A new bill in the Colorado Legislature would ask voters to change the formula for how the state can invest in pubic services and infrastructure, including roads and bridges. (Pixabay)
February 17. 2017
A new bill in the Colorado Legislature would ask voters to change the formula for how the state can invest in pubic services and infrastructure, including roads and bridges. (Pixabay)

DENVER - Colorado voters could be asked to update the Taxpayer Bill of Rights, a 25-year-old constitutional amendment, if House Bill 1187 passes.

The measure would change the formula that limits how much the state can invest in roads and schools by linking economic growth to how much people earn instead of the price of consumer goods and the state population. Rep.

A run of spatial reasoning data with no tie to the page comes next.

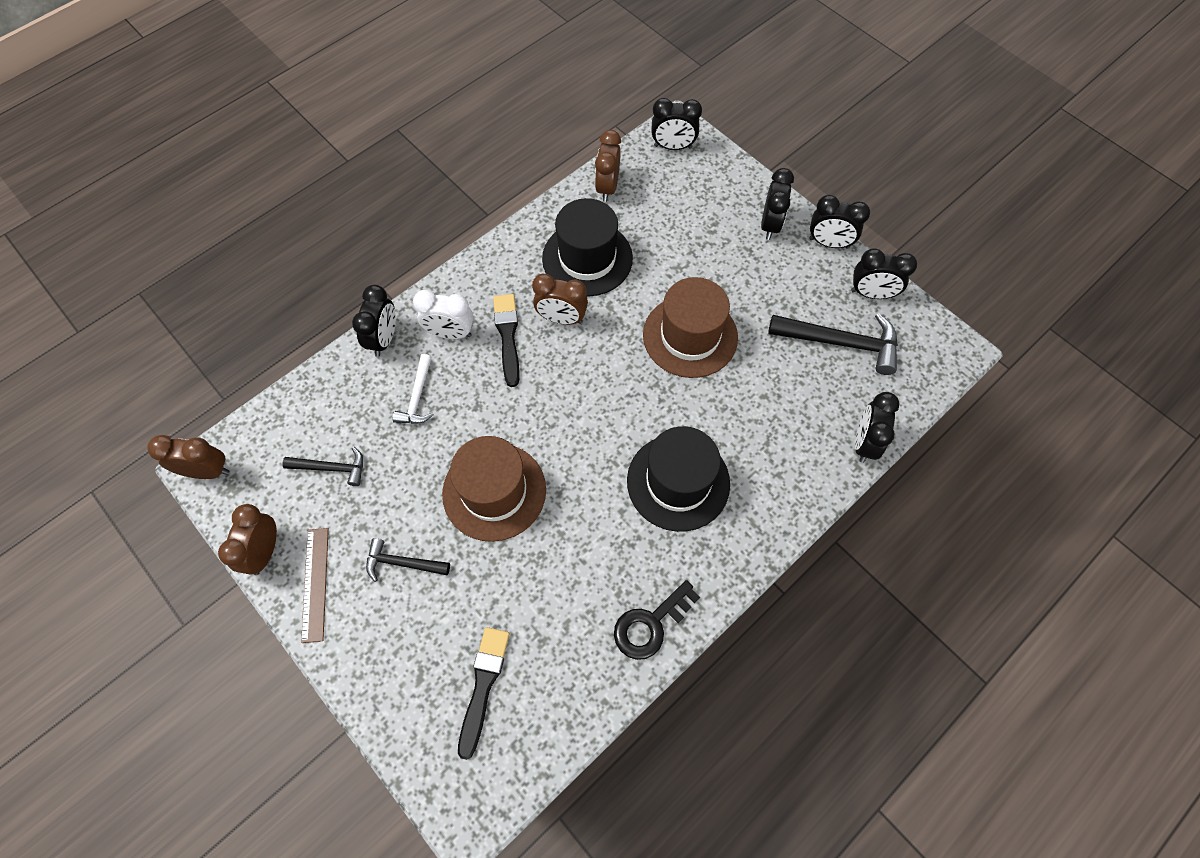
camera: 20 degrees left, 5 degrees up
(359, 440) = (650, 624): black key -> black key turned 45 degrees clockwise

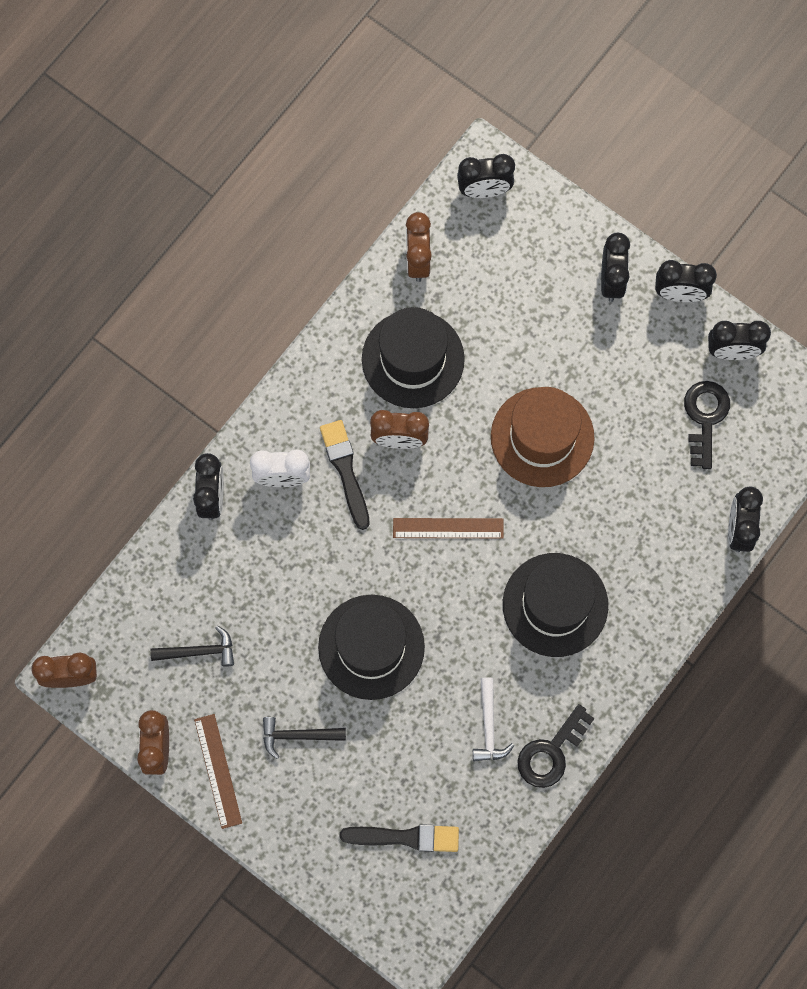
camera: 10 degrees left, 10 degrees up
(417, 397) = (266, 558): white hammer -> white hammer (489, 727)
(483, 686) = (404, 837): black brush -> black brush turned 90 degrees clockwise
(494, 491) = (371, 647): brown hat -> black hat
(589, 398) = (448, 528): none -> brown ruler
(841, 343) = (705, 418): black hammer -> black key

Dan Thurlow, R-Grand Junction, the bill's co-sponsor, said the proposal is in sync with the spirit of TABOR, which mandates that voters approve spending increases.

"Absolutely, the voters should decide," he said. "And I would ask if there's any policy that you have in your business or your personal life that you don't evaluate after 25 years - I suspect you always do - and I think it's time to re-evaluate this one."

Thurlow said the current formula doesn't account for items on which the state actually spends money. According to the Colorado Fiscal Institute, since TABOR, the cost of consumer goods has gone up by 64 percent but the cost of road construction has more than doubled, and education costs are up 207 percent.

Thurlow said he believes the current formula is one reason the state now ranks 48th nationally in high-school graduation rates. As a result of TABOR, he said, when the economy expands and spending contracts, taxpayers get refunds but critical infrastructure needs go unmet. The state is set to give $270 million back to Colorado residents this year, but Thurlow said it doesn't add up to much when split among more than 5 million people.

"My contention," he said, "is that if the voters look at this - and that's what the proposal does, it sends it to the ballot and the voters get to choose - that they will choose to invest in the future of our state rather than getting a $30 or $40 refund back."

House Bill 1187 was introduced this week. A hearing is scheduled in the House Finance Committee on Feb. 27. Details of the bill are online at leg.colorado.gov.